### Article

Archive | November 2001

Enjoy The Silence (Another half-fiction from forgotten space)

[Quaint] Rings Around The World

rings-around-the-worldThere’s a noise that is silent. How can a noise sound like silence? It can when the screaming noise of life today momentarily falls away/or collapses in on itself, leaving just a quaint drone, as if the Noise at The End of The World was a lone TV that somebody forgot to unplug at the mains.

“At least it’s not the end of the world. no no no…”

Enjoy the Silence

“And Relax! the residual noise of the 90’s died when those planes hit those towers….the feverish scream of the subsequent years hasn’t yet begun….”

Or so it seemed in the wake of 9/11; a sort of quiet/restbite moment that resembled no sound at all, to the extent that I’m beginning to wonder if the entire world wasn’t affected by some sort of equivalent to the temporary deafness you’re likely to experience if you are caught in an exploding bomb-scenario (or explosion in general…)

“Too much ….. too soon”

back to 2001….

### Source material
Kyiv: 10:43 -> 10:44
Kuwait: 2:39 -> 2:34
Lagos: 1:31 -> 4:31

### Required task
Write the next part of the post about the quiet after 9/11, picking up after its last line. The data above is separate material, unrelated to the post about the quiet after 9/11.

### Response to the task
“I’m a 17 year old, fast approaching 18. So out of touch with the so-called rites of passage of late teenage life. Yet I couldn’t care one bit. I’ve no need to care at the moment, because I’ve entered a noise-vacuum – and if mouths are moving up and down around me then I can’t hear what they’re saying. In future-hindsight, I wouldn’t have heard their words anyway: I ride in this noise-vacuum with my headphones nearly-always plugged into my cassette tape walkman, always with 2-4 cassettes in my college-bound-rucksack. I have no need for more: their analogue nature forces my ears to get used to every glitch and accident on these tapes; whether I like it or not I’ll come to develop a relationship with these cassettes (destined to be chewn up) that could never be replaced by the subsequent CD Walkman/mp3 players I’ll burn out in my later years.

From the college classrooms – these formative months of the fostering of my artist-ego – to the seemingly long, and longer the better, bus journeys to and from college (I genuinely lament over how what once seemed to be big/long has become small/short – as back then my home town seem expansive) on long-gone bus routes, on roads that will come to feel like dead veins once these services vanish forever. I am currently in the most comforting of noise-vacuum’s between what surrounded me. So much so that my future adult self will continuously look back on this moment wishing it could reoccur – he can’t help doing so. And who could blame him?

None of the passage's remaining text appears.